CHICAGO — Members of the large, tight-knit family wanted to be there when they met to talk about Juan Hernandez, their beloved brother and son.
So Juan Hernandez’s siblings, parents and a niece gathered at his parents' Little Village home — a block away from the spot where Hernandez was killed.
Hernandez, 41 and a father of five, had been at Los Gallos, a taqueria on 26th Street, after taking a neighbor to the hospital. The teenager had been hit in the head and needed medical attention, Hernandez’s family said.
Surveillance video from the restaurant viewed by the family showed Hernandez walking in and shaking hands with a man, as if they knew each other, the siblings said. Then it appeared an argument ensued and the two men pointed to the door, as if to say, “Let’s take this outside.”
Hernandez apparently walked out of the restaurant and Nicholas Hernandez, 33, of Berwyn, allegedly pulled up in a SUV and shot Hernandez, court records show. They are not related.
“I don’t know why he stopped at this restaurant,” said his sister, Elsa Perez, 45.
The family also said they don’t know why he allegedly argued with Nicholas Hernandez.
As a young man, he had been involved with neighborhood gangs, his family said. But he had left that lifestyle behind, they said.
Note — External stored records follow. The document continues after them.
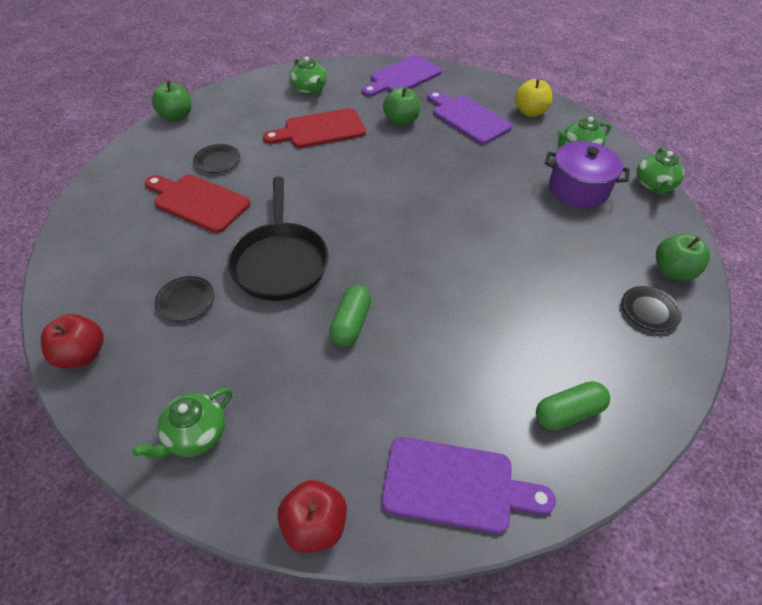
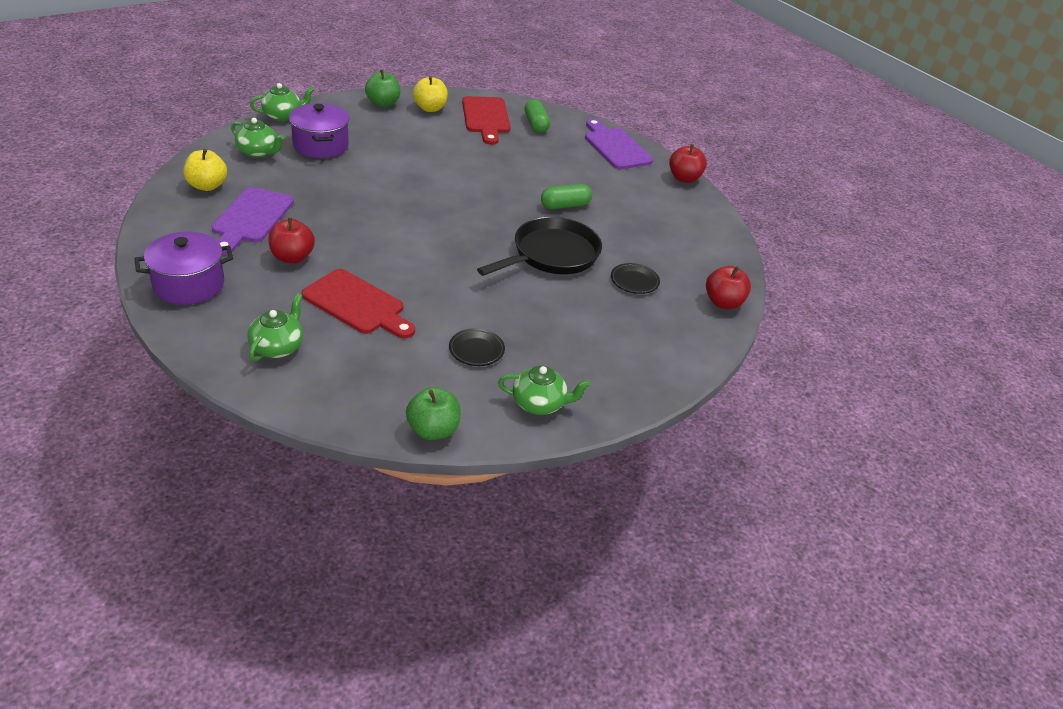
camera: 130 degrees left, 10 degrees down
green teapot [132,388,232,460] -> green teapot moved to [498,366,591,415]
red cutting board [145,175,250,233] -> red cutting board moved to [462,96,511,145]
purple cutting board [362,55,442,97] -> purple pot [134,232,233,305]
green apple [383,87,420,126] -> red apple [268,218,315,263]
green capsule [536,381,610,430] -> green capsule turned 45 degrees clockwise [524,99,550,133]
black plate [622,286,682,332] -> yellow apple [413,76,448,112]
The family has lived in Little Village for more than 20 years. Hernandez moved back into the neighborhood from Plainfield after he separated from his wife.
Hernandez worked for more than two decades as an engineer/conductor for the Metra Union Pacific, his family said.
When the family gathered on Sundays at their parents' home for dinners of enchiladas and tostadas, Hernandez would tell the family stories of life on the railroad.
“He always had stories about something or another,” Perez said. “Out of a bad situation, he’d make it funny.”
An athletic man, Hernandez — known as “El Guapo” (the handsome one) — rode his bike to work downtown and was an avid runner. He had run the Boston Marathon once and the Chicago Marathon twice, his family said.
He also had just completed medical testing to determine if he could donate a kidney so that his sister could receive a new kidney from another donor.
Out of six children, he was the second youngest but he was the oldest boy.
“He kind of took care of all of us,” Perez said. “He acted like the oldest.”